Image licensed by Shutterstock.

I remember standing on the playground at school after a storm, my hands numb from the cold, my nostrils filled with the scent of wet earth and asphalt. I peered down at the blacktop, made slick and shiny by the rain, and I scurried to where the water had pooled into a large sprawling puddle. I stared, transfixed by that shallow body that seemed so deep, and my breath caught. Was that just a reflection I could see, or was it, perhaps, some exceedingly rare glimpse of another world?

I felt that all I had to do was jump, and I would find myself falling, tumbling, down and down into endless blue. Or perhaps floating, flying, borne by great billowing clouds and fearsome bellowing winds, up into that vast ocean of upside down sky. Holding my breath, I took a leap of faith and jumped. But beneath my feet to break my fall were the shoes of an upside down boy.

He looked just like me. I gazed down, sad, and he gazed back up with the same doleful expression.

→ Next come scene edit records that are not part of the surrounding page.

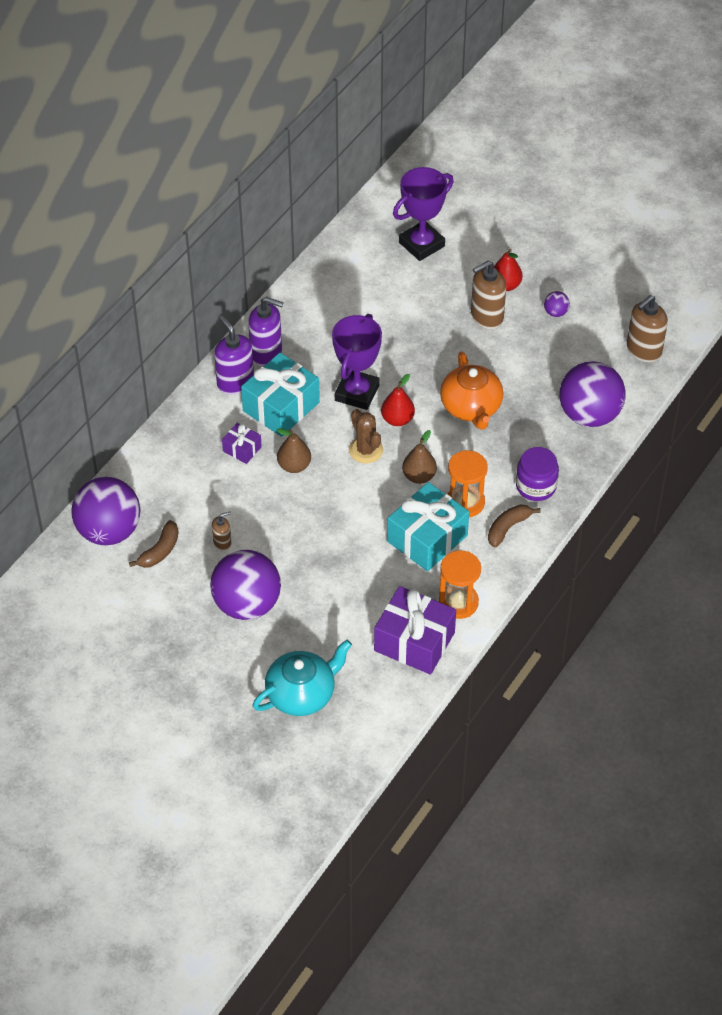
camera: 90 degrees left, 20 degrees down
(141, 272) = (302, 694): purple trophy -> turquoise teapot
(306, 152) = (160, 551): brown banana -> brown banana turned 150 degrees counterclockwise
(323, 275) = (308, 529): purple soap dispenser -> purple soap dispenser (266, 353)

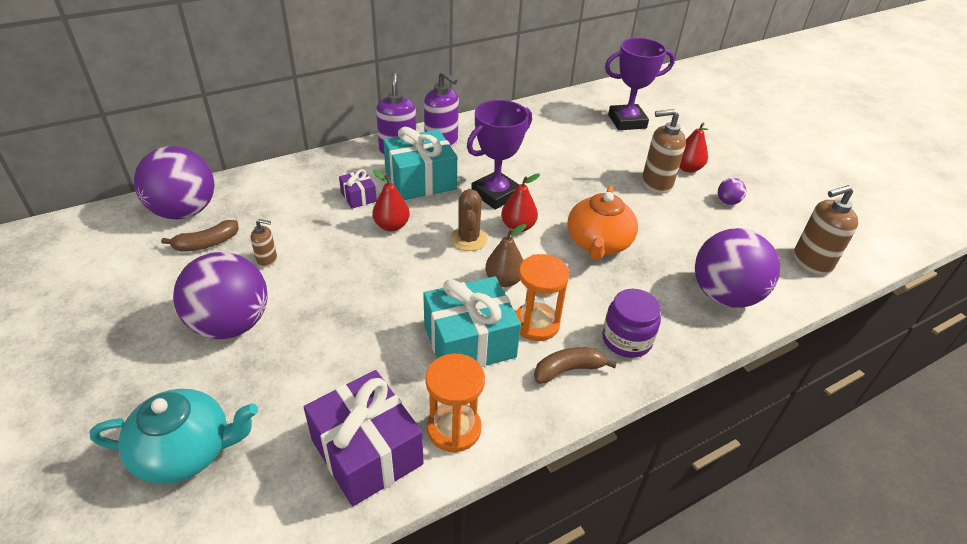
camera: 25 degrees right, 10 degrees down
(294, 466) = (392, 226): brown pear -> red pear

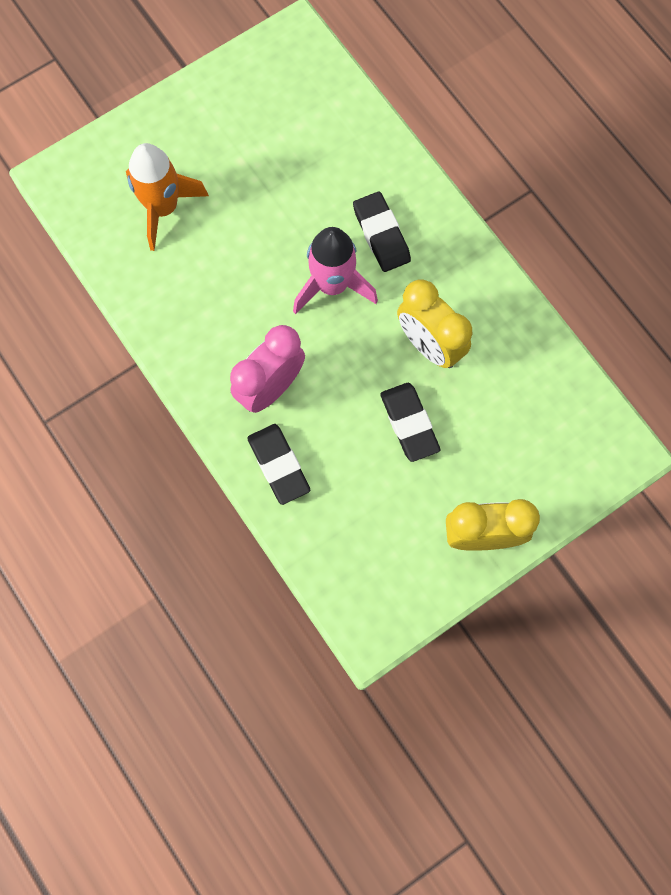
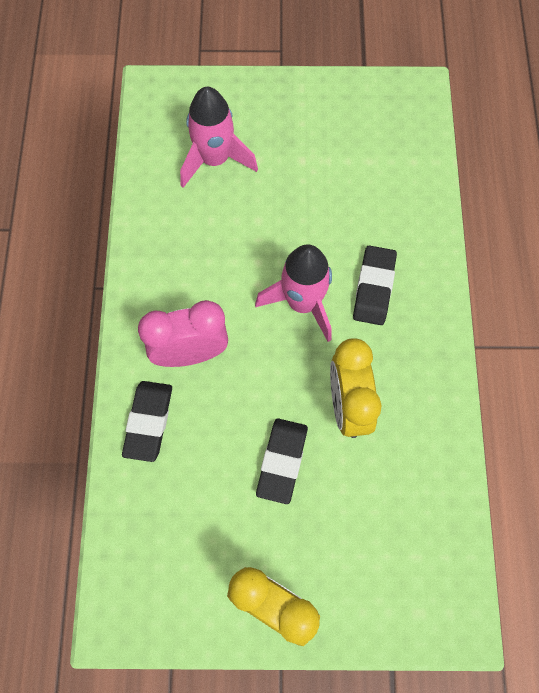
camera: 35 degrees right, 5 degrees down
(163, 208) = (214, 160): orange rocket -> pink rocket

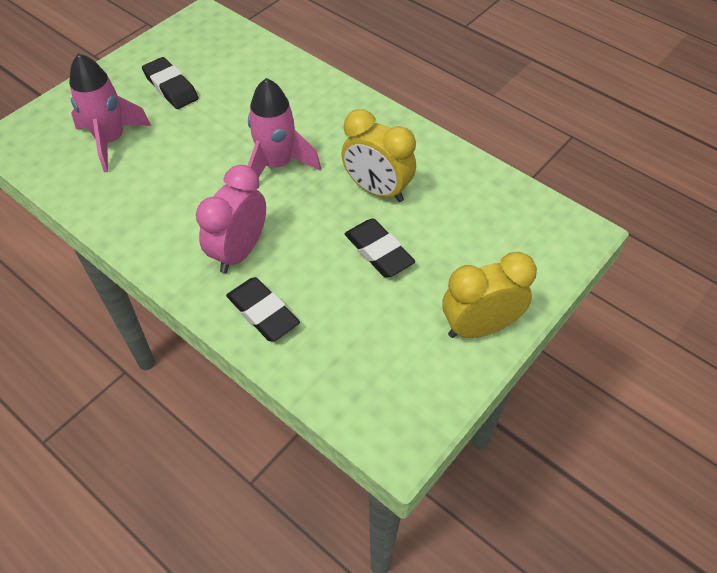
camera: 50 degrees left, 15 degrees down
(374, 288) = (310, 123): black eraser -> black eraser (171, 87)

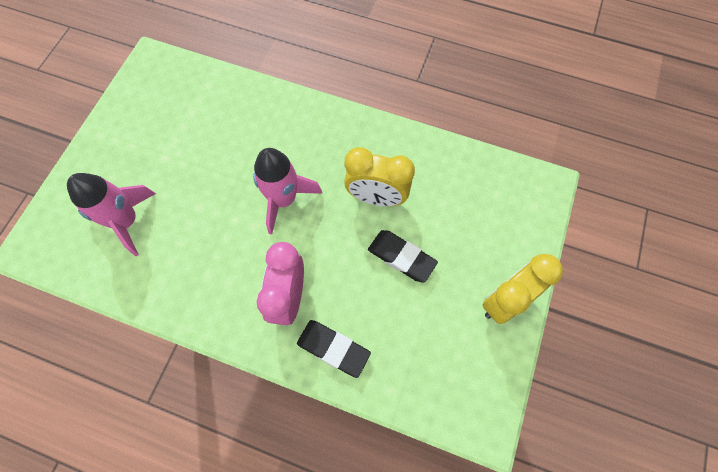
camera: 20 degrees left, 15 degrees up
(171, 87) = (156, 147): black eraser -> none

I stepped back, and the boy beneath my feet did the same. I waited, hoping he would go away. But when I slowly craned my neck forward to make sure my path was clear, I saw the boy had returned. I took a deep breath. If only I could slip past him. If only I could trick him into moving away. I cast another furtive glance over the edge of the puddle, but the boy was still there.

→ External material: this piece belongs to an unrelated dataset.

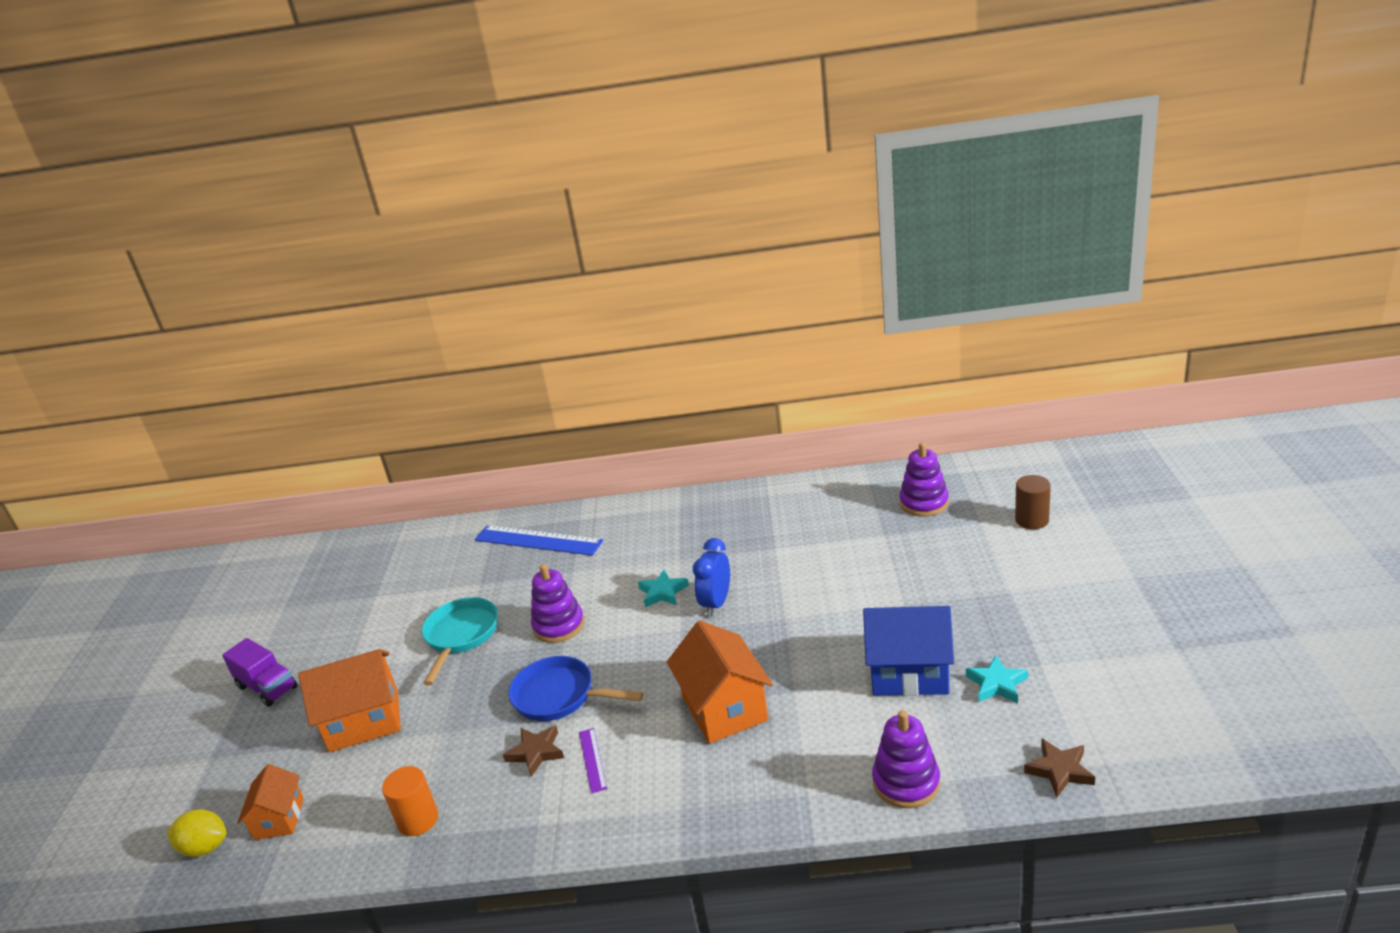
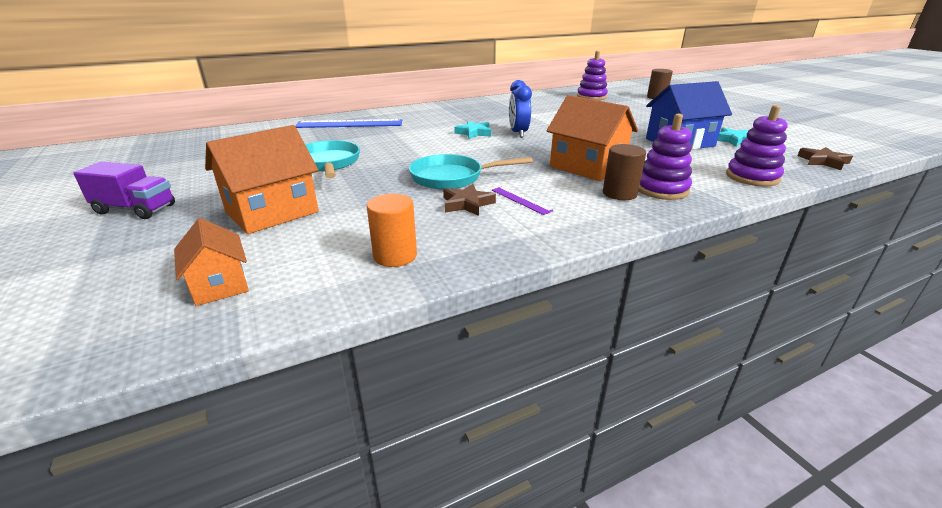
camera: 30 degrees left, 0 degrees up
(205, 847) = (122, 326): yellow lemon -> none
(559, 626) = (410, 151): purple stacking toy -> purple stacking toy (661, 189)
(559, 696) = (451, 178): blue pan -> turquoise pan
(706, 775) = (619, 193): none -> brown cylinder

I made as if to draw away, then suddenly whirled and lunged into the air with eyes closed. I felt the rush of frigid morning wind as it whooshed and whipped over my arms and shoulders. I was certain I’d outsmarted him.

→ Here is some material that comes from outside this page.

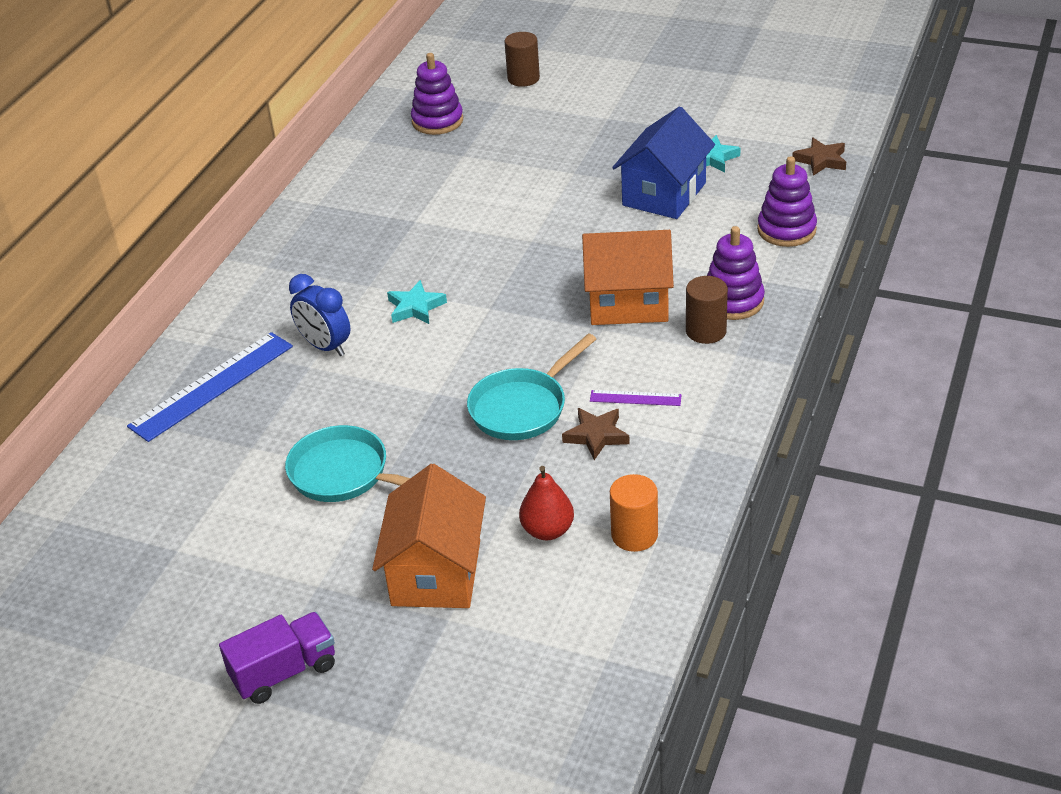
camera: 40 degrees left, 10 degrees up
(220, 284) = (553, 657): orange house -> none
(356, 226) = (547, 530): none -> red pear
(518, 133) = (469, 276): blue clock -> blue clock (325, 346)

The puddle shattered as my feet struck the water, and a magnificent spray of shimmering liquid glass rained down around me. For a fraction of a second, I was certain my body would clear that thin barrier between the worlds, tumbling and falling into infinity. But when my descent was stopped short, I opened my eyes. I looked down, and there was the boy, gazing up at me. His face was set in a solemn expression. There would be no freedom that day.

I stood and stared at the boy who had denied me access to his endless world of blue. Only after the bell rang and a teacher took me by the shoulder did I go, and as I proceeded toward the dim and dreary classroom where I would be locked away for the remainder of the day, I glanced back at the puddle, that gateway into another world. The boy was gone, but it was too late.

A captive sun pushed through charcoal clouds, and throughout the day, while I sat at a desk with my head bent low in my hands, it drank up all the water. That temporary portal into another existence receded, falling into itself until at last there was hardly more than a drop. All the while, I imagined the mist that would have risen up around it, the soul of a dying world.

After school, I stood over where the puddle had once been. I mourned the loss of a world. I mourned the loss of freedom.